GOAL OF THE EXERCISE –
In the reflection on the Ukrainian-Russian war below, update the part that opens with the words "I’ve grabbed for" and closes with "don’t cry easily." by changing "Kleenex" to "tissues", and give that part again.

*** Opening of SELECTED TEXT ***

I’ve grabbed for Kleenex this week. In the wake of the Ukrainian-Russian war, I’ve felt such a fumble-jumble deep in my soul. My gut has wrenched. My deeper thoughts and reflections have churned. With the constant barrage of breaking news, tears have streamed my cheeks. Those closest to me know; I don’t cry easily.

Why? Why so moved? Why now? Sadly, war is a regular occurrence in our sin-cursed, groaning world. In my lifetime, I’ve seen the nations rage way too often. Division, animosity, and violence are as old as earliest strokes of Holy Writ (Gen 3-4). I’ve been alive for Vietnam, Rwandan genocide, Desert Storm, the Iraqi War, and Afghanistan to name a few. Why so much of a stir in my soul in this unique hour?

Perhaps because it’s an escalation in Europe. The continent has not experienced such aggression or so many people fleeing for their lives since World War 2. I’m in tears again.

Perhaps because so many friends and family, near and dear, have connections to precious people in both Ukraine and Russia. Our family and church friends have meaningful relationships, historic involvement, and long-standing ties. We feel extra-deeply in such upheaval.

And perhaps my own bigger stirrings are born of a culmination of personal conundrum. As a Christ-follower, a citizen of his kingdom, I highly value peace. Yes, I am a pacifist. Though I’ve been a Christian since I heard his call and made my salvation decision at an early age, I would not have always identified myself as a lover of peace. My rich and meaningful Baptistic heritage did not always emphasize this value. Baptist friends and family said they were for peace, but we were quicker to join with aggressive armed forces.

Twenty plus years ago, I joined and began spiritual leadership in the Brethren in Christ. Here’s a wonderful group holding many of the thick theological threads of my Baptist background, but with a passionate Jesus-kingdom focus, understanding of personal responsibility in free will, wrapped in Sovereign calling, plus a call to non-violence with one’s enemies (Matt 5). Our priority on Christo-centric, missional interpretation means we take his kingdom teaching very seriously.

At least most of the time. Sort of. Kind of. Maybe.

I think right here is the crux of my soul-stirring and tears. As a Baptistic-Brethren-Wesleyan boy, I still read my whole Bible. We are people of the Book. Our Holy Book teaches us to value life from the cradle to the grave, from the womb to the tomb. So, that stirs questions. Is it right to fold my hands in prayer, sit idly, and let brothers and sisters in a place like Ukraine be obliterated? Yes, I pray for angel armies, but what if God desires for good people to angelically stand for what is right and true in the face of what’s diabolically evil, treacherous, and destructive?

*** Close of SELECTED TEXT ***
*** Opening of INPUT DATA ***

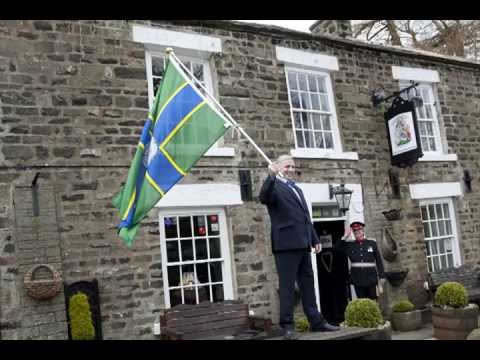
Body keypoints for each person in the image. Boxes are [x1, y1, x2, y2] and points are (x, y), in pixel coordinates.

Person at [259, 155, 339, 340]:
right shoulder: (274, 186)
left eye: (293, 166)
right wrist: (270, 176)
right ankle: (287, 325)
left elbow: (305, 217)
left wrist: (314, 238)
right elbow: (264, 197)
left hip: (304, 243)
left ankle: (316, 321)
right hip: (285, 245)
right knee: (287, 287)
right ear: (278, 167)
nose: (290, 169)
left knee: (308, 284)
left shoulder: (297, 189)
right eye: (287, 166)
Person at [336, 221, 386, 300]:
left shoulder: (372, 243)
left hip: (371, 278)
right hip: (357, 279)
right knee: (361, 302)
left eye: (359, 230)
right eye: (355, 231)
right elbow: (336, 248)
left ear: (363, 230)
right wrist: (345, 236)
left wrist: (382, 275)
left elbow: (378, 260)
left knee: (373, 301)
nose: (357, 232)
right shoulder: (350, 245)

*** Close of INPUT DATA ***

TASK RESULT –
I’ve grabbed for tissues this week. In the wake of the Ukrainian-Russian war, I’ve felt such a fumble-jumble deep in my soul. My gut has wrenched. My deeper thoughts and reflections have churned. With the constant barrage of breaking news, tears have streamed my cheeks. Those closest to me know; I don’t cry easily.